__Brief__. Restate verbatim the span of lines below between the line with "may need to be" and the line with "should consult with", including those two lines, and only that span.

__Study material__.
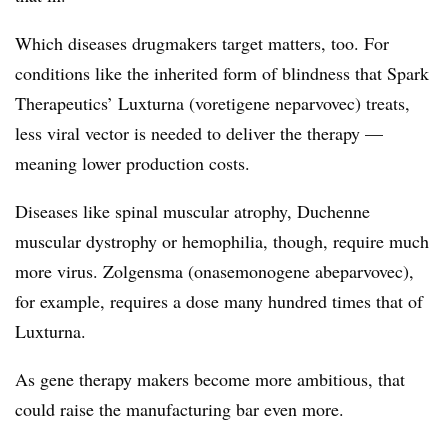
Which diseases drugmakers target matters, too. For
conditions like the inherited form of blindness that Spark
Therapeutics’ Luxturna (voretigene neparvovec) treats,
less viral vector is needed to deliver the therapy —​
meaning lower production costs.
Diseases like spinal muscular atrophy, Duchenne
muscular dystrophy or hemophilia, though, require much
more virus. Zolgensma (onasemonogene abeparvovec),
for example, requires a dose many hundred times that of
Luxturna.
As gene therapy makers become more ambitious, that
could raise the manufacturing bar even more.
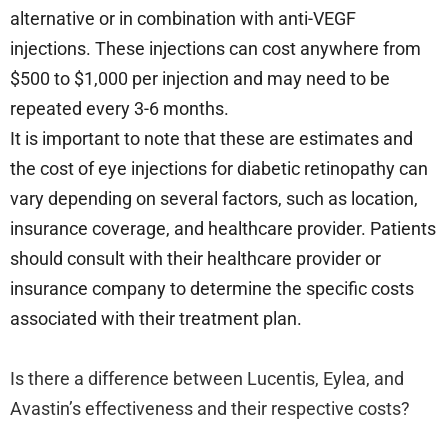
alternative or in combination with anti-VEGF
injections. These injections can cost anywhere from
$500 to $1,000 per injection and may need to be
repeated every 3-6 months.
It is important to note that these are estimates and
the cost of eye injections for diabetic retinopathy can
vary depending on several factors, such as location,
insurance coverage, and healthcare provider. Patients
should consult with their healthcare provider or
insurance company to determine the specific costs
associated with their treatment plan.
Is there a difference between Lucentis, Eylea, and
Avastin’s effectiveness and their respective costs?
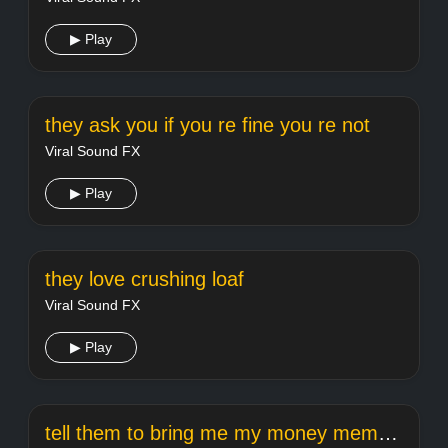
▶ Play
they ask you if you re fine you re not
Viral Sound FX
▶ Play
they love crushing loaf
Viral Sound FX
▶ Play
tell them to bring me my money meme template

__Reply to the task__.
$500 to $1,000 per injection and may need to be
repeated every 3-6 months.
It is important to note that these are estimates and
the cost of eye injections for diabetic retinopathy can
vary depending on several factors, such as location,
insurance coverage, and healthcare provider. Patients
should consult with their healthcare provider or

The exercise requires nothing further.